Portugal mit Defensiv-Taktik zum Ziel aller Träume
Der Weg zum ganz großen Wurf führte das Team von Fernando Santos diesmal über ein kompaktes Kollektiv, dem sich auch die Stars Nani und vor allem Cristiano Ronaldo unterordnen mussten. Nur so war es auch möglich, im Finale den baldigen Ausfall des Superstars zu kompensieren. Dies gelang schließlich eindrucksvoll.
Für den Superstar von Real Madrid war ein Titel mit dem Team das letzte Mosaiksteinchen, das ihm in seiner Trophäensammlung noch gefehlt hat. Auf Vereinsebene gewann er drei Mal die Champions League, wurde spanischer und englischer Meister sowie Sieger der Club-WM. Außerdem wurde er dreimal zum Weltfußballer gewählt, fünfmal eroberte er die Torjägerkanone in der Champions League. "Ich habe immer davon geträumt, mit Portugal etwas zu gewinnen", sagte er im Vorfeld des Finales gegen Gastgeber Frankreich. Mit seinem Premierentitel in der "Selecao" hat er nun auch diesen Meilenstein erreicht.
Obwohl Ronaldo bei der EM zuweilen unter den Erwartungen blieb, hatte er mit seinen Scorerpunkten maßgeblichen Anteil am Erfolg seines Teams. Ohne seinen Doppelpack im entscheidenden Gruppenspiel beim 3:3 gegen Ungarn etwa hätte Portugal die Heimreise antreten müssen, auch im Achtelfinale gegen Kroatien war er am Siegtor in der Verlängerung entscheidend beteiligt.
Zu defensiv?
In der Heimat war die Stimmung trotz des Erfolglaufs alles andere als euphorisch.

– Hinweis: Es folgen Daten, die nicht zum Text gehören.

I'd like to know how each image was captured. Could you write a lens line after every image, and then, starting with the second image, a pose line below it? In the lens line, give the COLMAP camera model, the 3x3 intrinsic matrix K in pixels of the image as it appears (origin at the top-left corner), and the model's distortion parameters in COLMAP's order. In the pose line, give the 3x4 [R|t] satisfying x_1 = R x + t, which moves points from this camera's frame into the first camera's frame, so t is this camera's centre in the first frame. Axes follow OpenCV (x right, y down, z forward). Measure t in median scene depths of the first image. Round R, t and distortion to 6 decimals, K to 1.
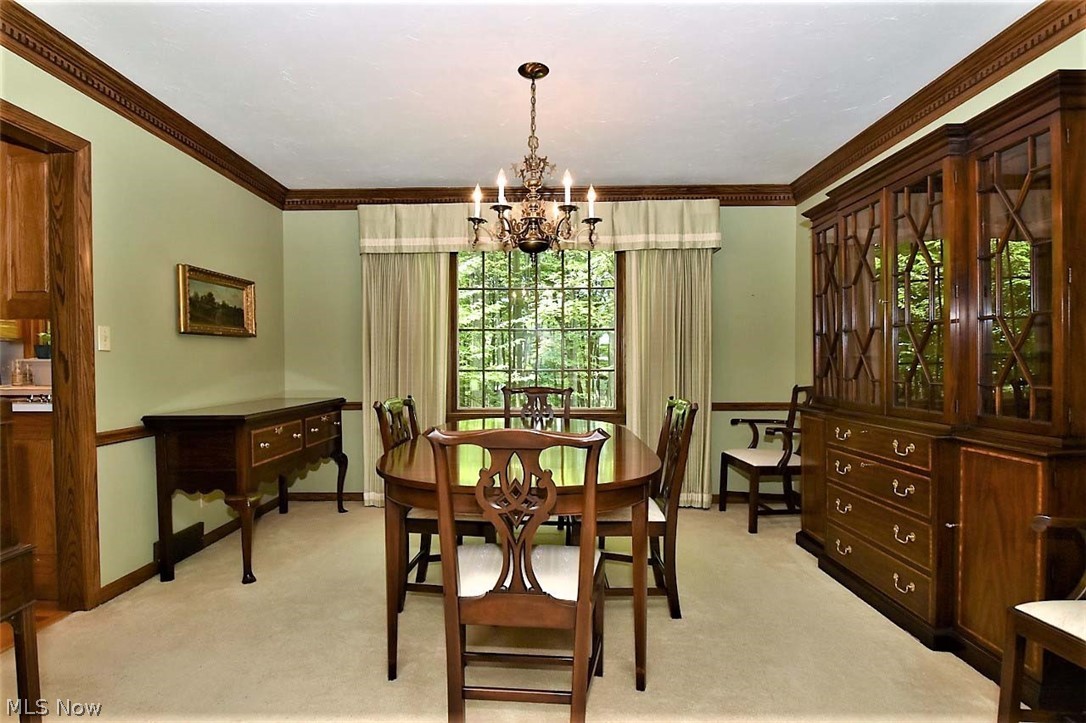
lens RADIAL K [[536.5, 0, 525.4], [0, 536.5, 376.4], [0, 0, 1]] dist [0.002098, -0.015884]
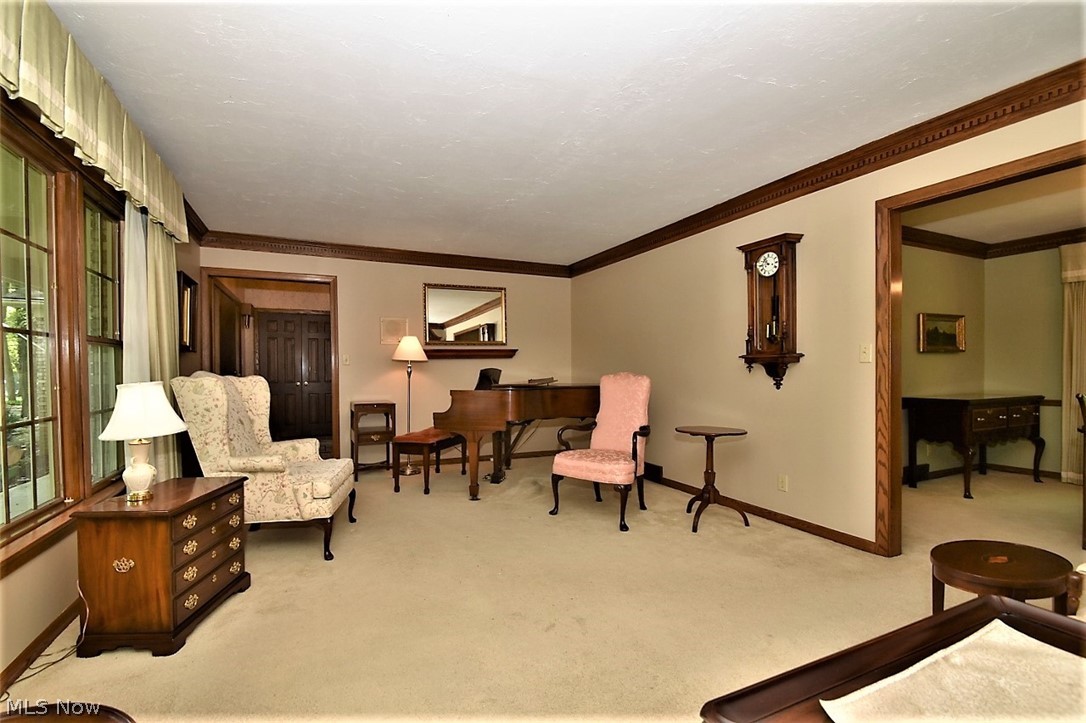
lens RADIAL K [[471.6, 0, 525.6], [0, 471.6, 377.0], [0, 0, 1]] dist [0.001386, -0.010825]
pose [[0.417930, 0.013316, -0.908382, 0.179152], [-0.017758, 0.999821, 0.006486, 0.011027], [0.908306, 0.013420, 0.418092, -0.682989]]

Zu defensiv agierte man über weite Strecken, zu wenig Spektakel bot man dem Publikum, so jedenfalls lautete die Kritik in der heimischen Presse. Entgegen aller Widerstände blieb Santos seiner Spielweise treu und fand mit seiner Taktik den Schlüssel zum Erfolg. In seinen knapp zwei Jahren als Teamchef verlor Portugal nicht ein einziges Pflichtspiel.

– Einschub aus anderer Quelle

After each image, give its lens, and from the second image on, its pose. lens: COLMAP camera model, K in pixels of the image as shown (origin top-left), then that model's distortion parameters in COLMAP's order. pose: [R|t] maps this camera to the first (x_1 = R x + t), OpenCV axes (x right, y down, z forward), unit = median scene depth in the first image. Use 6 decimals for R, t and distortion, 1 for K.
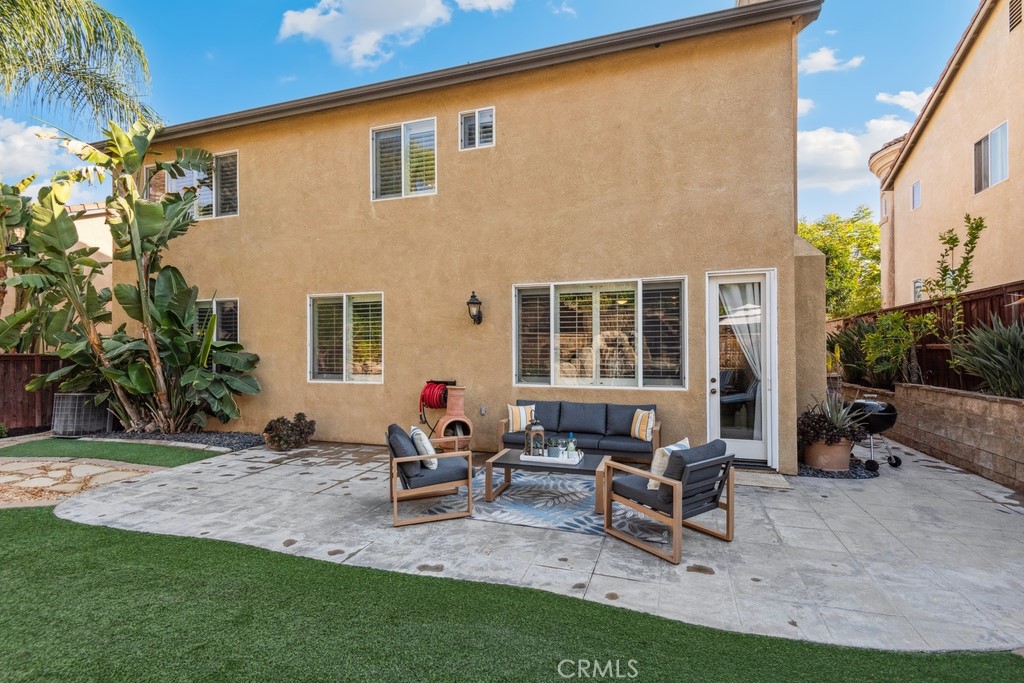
lens RADIAL K [[471.6, 0, 512.8], [0, 471.6, 347.2], [0, 0, 1]] dist [0.018679, -0.002115]
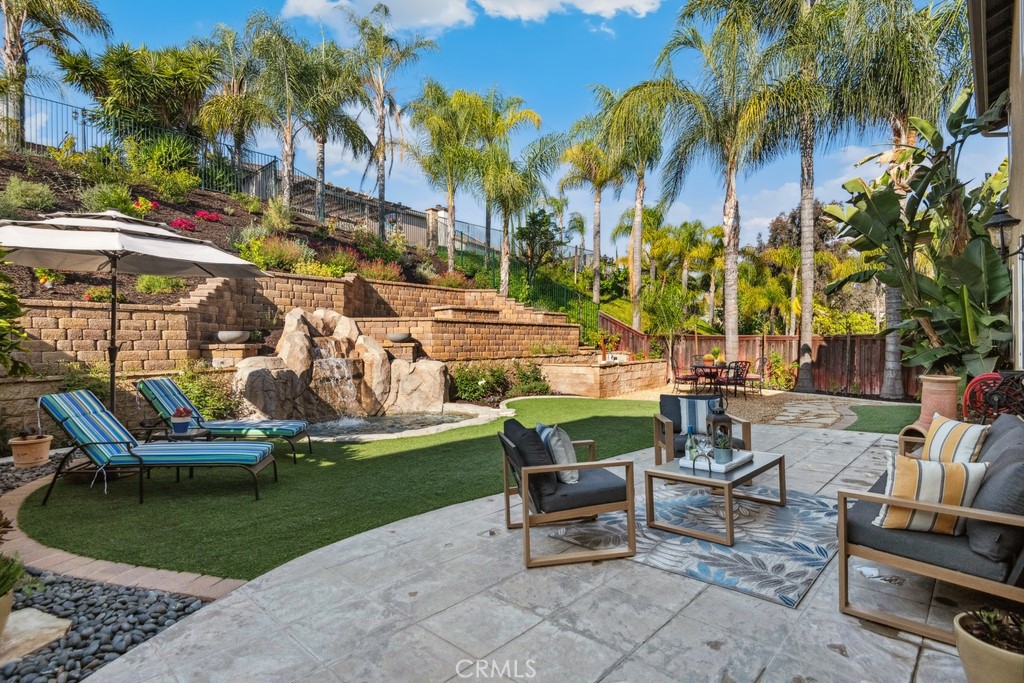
lens RADIAL K [[499.2, 0, 514.5], [0, 499.2, 349.2], [0, 0, 1]] dist [0.014619, -0.011228]
pose [[-0.424436, 0.010305, -0.905399, 0.702961], [0.012708, 0.999905, 0.005423, 0.037992], [0.905369, -0.009204, -0.424526, 0.792053]]
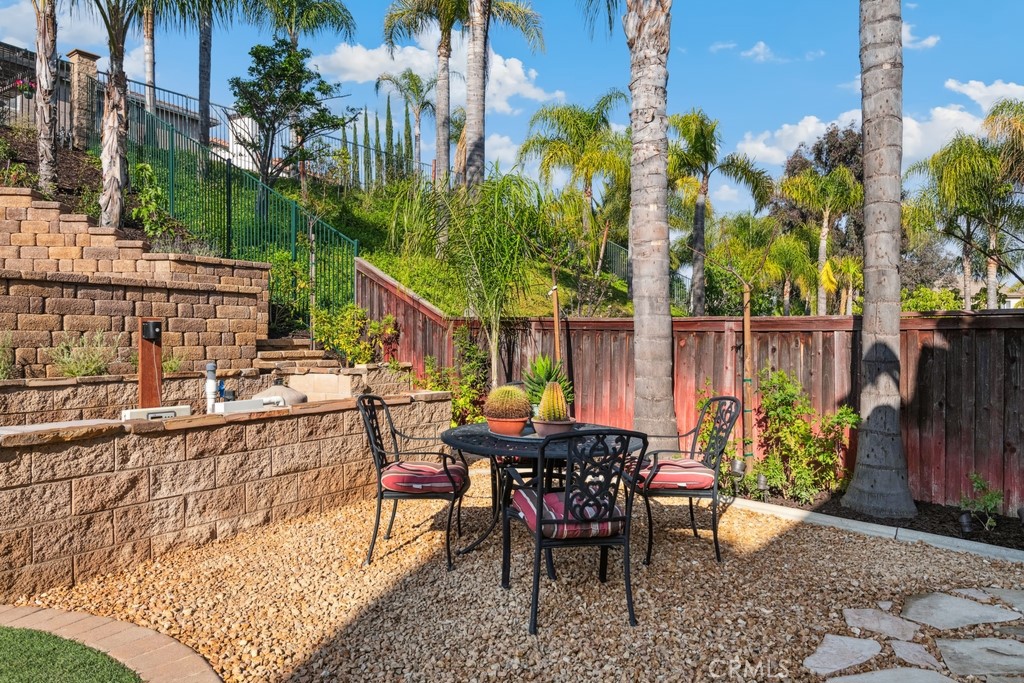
lens RADIAL K [[684.3, 0, 505.1], [0, 684.3, 334.2], [0, 0, 1]] dist [0.038085, -0.014474]
pose [[-0.350730, -0.010736, -0.936415, -0.739419], [0.012937, 0.999783, -0.016308, 0.039552], [0.936387, -0.017834, -0.350515, 0.872577]]
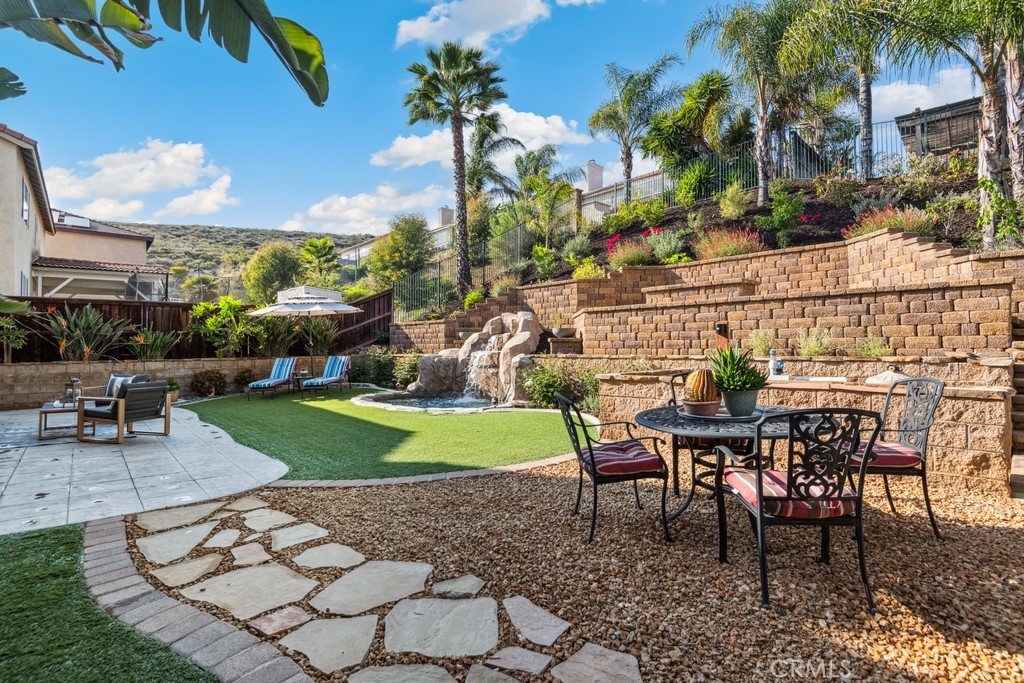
lens RADIAL K [[487.4, 0, 515.2], [0, 487.4, 342.7], [0, 0, 1]] dist [0.007746, -0.009070]
pose [[-0.865034, 0.008926, 0.501635, -1.425344], [0.005788, 0.999953, -0.007812, 0.049275], [-0.501681, -0.003854, -0.865044, 1.232332]]
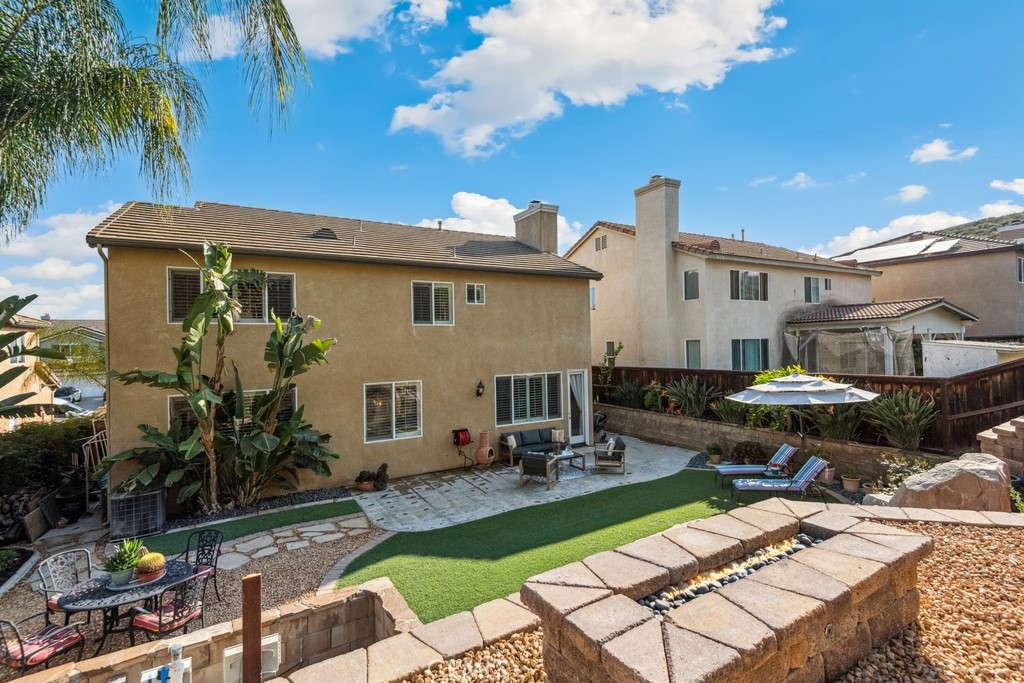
lens RADIAL K [[471.6, 0, 507.3], [0, 471.6, 338.4], [0, 0, 1]] dist [0.018679, -0.002115]
pose [[0.664520, -0.003625, 0.747262, -1.542264], [0.018202, 0.999770, -0.011338, -0.283674], [-0.747049, 0.021136, 0.664433, -0.384396]]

Erfolg vor Spektakel, dieser Grundsatz war in der Vergangenheit nicht immer Teil der portugiesischen Mentalität. 2004 etwa scheiterte die hochgejubelte "Goldene Generation" um Luis Figo, Deco und Nuno Gomes im Finale der Heim-Europameisterschaft am Abwehrbollwerk des Sensationssiegers Griechenland. Dieses Schicksal wollte Santos mit allen Mitteln verhindern. Immer wieder verteidigte er seine Mannschaft und sich gegen die Kritiker. "Es geht doch hier nicht darum, ob man schön oder hässlich spielt. Das Einzige, was ich will, ist das Finale zu erreichen und zu gewinnen," sagte er im Verlauf des Turniers auf die wenig ansehnliche Spielweise angesprochen.
Portugal tat sich bei dieser EURO aber auch schwer. Als klarer Favorit in die Österreich-Gruppe F gestartet, erreichte man das Achtelfinale nach drei Remis (1:1 gegen Island, 0:0 gegen Österreich, 3:3 gegen Ungarn) lediglich als Gruppendritter. Es dauerte bis ins Halbfinale, bis dass Portugal ein Spiel nach 90 Minuten für sich entschied (2:0 gegen Wales). Zuvor benötigte man im Achtelfinale gegen Kroatien (1:0) die Verlängerung und gegen Polen musste sogar das Elfmeterschießen die Entscheidung bringen (5:3 i.E.). Und letztlich entschied man dann auch das Finale in der Überspielzeit für sich.